Toute lecture est une écriture en nous. Mais parfois la lecture provoque à l’écriture d’une façon plus visible, à travers une coïncidence qui justement cesse d’en être une, s’empare de nous comme nous nous emparons d’elle. Deux chapitres de Ce qu’il faut de Corinne Lovera Vitali1 ont pour titre ma tante Gina et encore ma tante Gina. Il se trouve que moi aussi j’ai eu une tante Gina, dont je ne fus pas aussi proche, mais dont j’ai un vif souvenir qui n’est pas pour rien dans le tropisme qui m’emmène souvent au-delà des Alpes.

Je dis vif souvenir, mais je ne sais plus rien de son visage, de sa silhouette, plus de cinquante ans ont passé depuis ces temps où elle m’appelait ragazzino pour m’épargner la vexation supposée du bambino. C’était dans la maison d’A. l’un de ses fils. Le père d’A. était un cousin germain de mon grand-père, et c’est pour cela qu’on me la désignait comme tante. Dans les années 1920, il était parti en Italie exploiter un procédé chimique en même temps que mon grand-père faisait de même en Belgique et son frère en France. Ma tante Gina a dû donc vivre à Milan où l’entreprise s’était établie, mais je pense qu’elle était originaire d’ailleurs, d’un monde plus rural ou montagnard, de quelque part en tout cas où ne régnait pas la réserve milanaise. Gina était pour moi le maillon italien de la famille.

A. avait épousé G., une suissesse originaire de la campagne fribourgeoise dont la mère paysanne eut 13 enfants et vécut cent ans. Je ne sais pas si la proximité phonétique avec le nom de sa mère joua un rôle. Après la guerre, A. reprit l’entreprise de son père. J’ignore ce que celui-ci était devenu, s’il fut gazé à Auschwitz comme mon grand-oncle ou parvint à y échapper comme A. En tout cas, il n’était plus de ce monde quand j’ai rencontré ma tante Gina.

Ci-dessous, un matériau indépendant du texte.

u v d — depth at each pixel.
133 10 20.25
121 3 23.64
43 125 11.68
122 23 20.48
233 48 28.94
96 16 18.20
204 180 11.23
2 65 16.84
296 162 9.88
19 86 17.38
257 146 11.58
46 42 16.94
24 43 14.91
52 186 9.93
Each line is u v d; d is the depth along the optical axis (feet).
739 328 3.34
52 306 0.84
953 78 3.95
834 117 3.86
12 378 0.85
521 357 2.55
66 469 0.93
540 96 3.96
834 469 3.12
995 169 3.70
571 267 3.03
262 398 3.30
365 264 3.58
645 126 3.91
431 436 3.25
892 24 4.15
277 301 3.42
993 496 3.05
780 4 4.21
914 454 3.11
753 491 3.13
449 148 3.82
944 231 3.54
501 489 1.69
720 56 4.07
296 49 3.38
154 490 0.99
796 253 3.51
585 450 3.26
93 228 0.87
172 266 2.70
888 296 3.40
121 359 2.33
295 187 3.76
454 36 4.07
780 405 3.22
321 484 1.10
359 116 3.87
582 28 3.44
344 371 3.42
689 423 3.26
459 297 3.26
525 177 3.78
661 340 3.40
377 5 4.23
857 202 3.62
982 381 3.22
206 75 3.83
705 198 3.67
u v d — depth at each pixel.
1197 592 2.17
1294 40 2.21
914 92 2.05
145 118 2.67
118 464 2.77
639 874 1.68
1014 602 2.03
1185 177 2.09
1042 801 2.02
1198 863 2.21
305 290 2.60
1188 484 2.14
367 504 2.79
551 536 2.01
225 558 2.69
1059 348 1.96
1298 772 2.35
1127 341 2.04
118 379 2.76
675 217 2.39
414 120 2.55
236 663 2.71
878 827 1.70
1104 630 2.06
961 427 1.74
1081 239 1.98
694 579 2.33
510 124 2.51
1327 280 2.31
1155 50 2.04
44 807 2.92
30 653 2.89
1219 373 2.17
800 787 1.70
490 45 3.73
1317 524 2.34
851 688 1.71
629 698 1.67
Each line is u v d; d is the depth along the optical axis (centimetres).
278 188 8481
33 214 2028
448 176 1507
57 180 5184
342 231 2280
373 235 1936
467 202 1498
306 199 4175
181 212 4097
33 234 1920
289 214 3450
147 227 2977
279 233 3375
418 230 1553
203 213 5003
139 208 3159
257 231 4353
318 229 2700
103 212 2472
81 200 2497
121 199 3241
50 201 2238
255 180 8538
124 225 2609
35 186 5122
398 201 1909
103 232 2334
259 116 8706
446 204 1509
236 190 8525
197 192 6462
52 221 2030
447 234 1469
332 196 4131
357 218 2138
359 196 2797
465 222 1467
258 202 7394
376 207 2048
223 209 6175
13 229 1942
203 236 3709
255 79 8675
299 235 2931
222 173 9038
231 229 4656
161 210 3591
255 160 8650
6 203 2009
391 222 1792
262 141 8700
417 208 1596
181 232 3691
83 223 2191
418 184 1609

A. avait alors pris une retraite anticipée dans la partie suisse du Lac Majeur, ne gardant qu’une entreprise de photographie aérienne qu’il avait créé pour assouvir sa passion de voler. Aujourd’hui A. a 99 ans, mais parlant de son âge, il dit qu’il est entré dans sa centième année. A., il a la classe dans tout ce qu’il fait, de chacun de ses gestes à sa façon de skier. G. était pianiste. La voyant parfois déprimée, il fit construire sur les hauteurs dominant le lac une maison en forme de piano où il vit encore deux ans après sa mort. Sa capacité à parler avec tout le monde et de tout, son ouverture d’esprit et son humour, j’imagine qu’ils lui viennent de sa mère, de Gina.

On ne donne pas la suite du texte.